Mrs. Oderfedlowa and Daughter,
1897, Josef Pankiewicz
Little Girl in a Red Dress,
1897, Jozef Pankiewicz
All this time Pankiewicz was starting to receive important portrait commissions as well (usually children and sometimes their mothers). Not surprisingly, he seems torn between the soft focus of Impressionism as seen in his Little Girl in a Red Dress (above, left) and the strict, Caravaggio-Baroque style he picked up in Russia (flavored by some Whistler influence) as exemplified by his Mrs.

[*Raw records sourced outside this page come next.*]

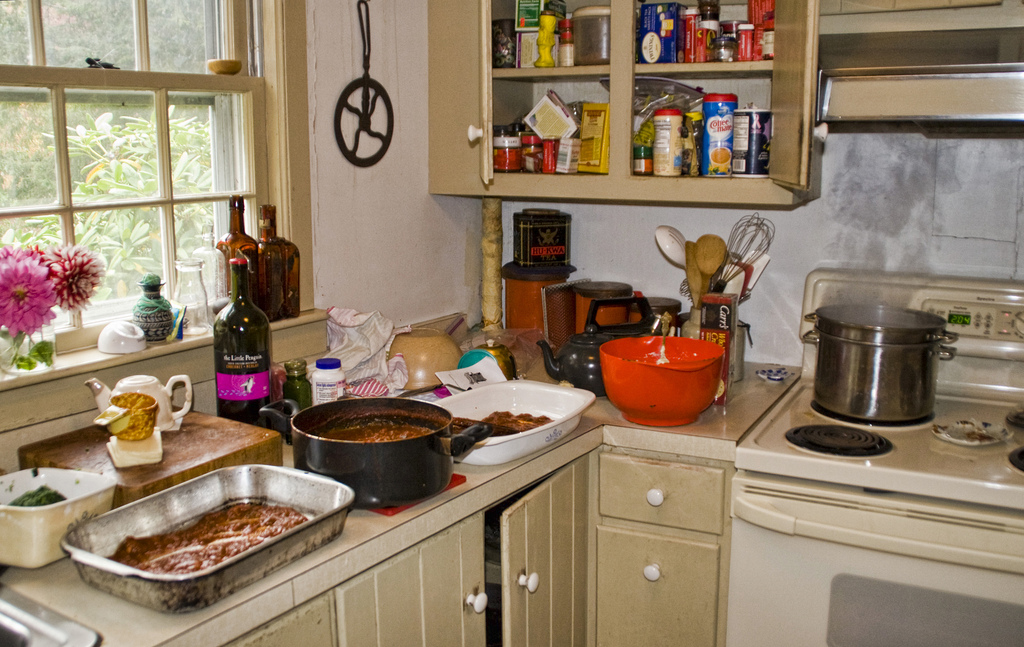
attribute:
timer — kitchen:
[81, 318, 155, 354]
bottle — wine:
[200, 257, 276, 429]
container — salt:
[725, 104, 771, 188]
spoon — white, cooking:
[645, 219, 684, 273]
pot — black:
[526, 317, 613, 393]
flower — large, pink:
[1, 254, 55, 340]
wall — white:
[294, 8, 465, 323]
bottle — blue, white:
[305, 349, 343, 403]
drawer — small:
[596, 451, 720, 525]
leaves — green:
[16, 104, 197, 291]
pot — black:
[288, 393, 462, 511]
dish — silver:
[57, 459, 358, 612]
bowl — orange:
[597, 332, 730, 432]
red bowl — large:
[592, 330, 738, 438]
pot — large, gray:
[807, 302, 960, 430]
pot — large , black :
[272, 399, 488, 511]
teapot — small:
[498, 265, 686, 426]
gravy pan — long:
[46, 382, 423, 599]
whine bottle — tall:
[180, 239, 315, 449]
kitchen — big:
[9, 4, 1018, 616]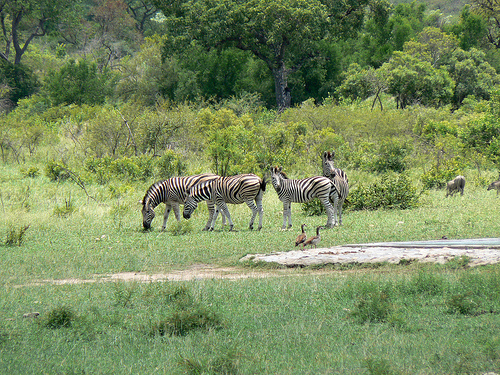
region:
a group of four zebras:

Oderfedlowa and Daughter (above, right), both painted the same year.
 
Still life with fruits and knife, 1909,Jozef Pankiewicz--Cezannesh?
Japonka, 1908,
Jozef Pankiewicz
I'm not sure if all these styles should be seen a conflicting torment or a broad, stylistic blessing. Pankiewicz's Fauvist tendencies can be seen in his Quay of the port of Saint-Tropez (top), from 1909 while it's not hard to discern a considerable degree of influence by way of Cezanne in Pankiewicz's Still life with fruits and knife (above), from 1909. Around the same time we see Pankiewicz's experimenting with a sort of Fauvist Orientalism in his Japonka (left). Later, around 1914, Pankiewicz seems to have swung back toward Impressionism as seen in his Landscape with Church and Cypress Trees (below).

Landscape with Church and Cypress Trees,
1914, Jozef Paniewicz
Rue Cardinale in Paris,
1925, Jozef Pankiewicz
It's not at all unusual for artists in the late years of their careers to return to their roots. The problem is Pankiewicz had so many roots from which to choose. As his Rynek Kleparski market in Krakow (below) from 1930, Pankiewicz seems to have sought out a kind of Academic Impressionism yet his Rue Cardinale in Paris (left), from 1925, would appear to embrace neither in its dominant drabness. Pankiewicz died in 1940, to be remembered either as a very versatile painter or one who was prone to vacillate.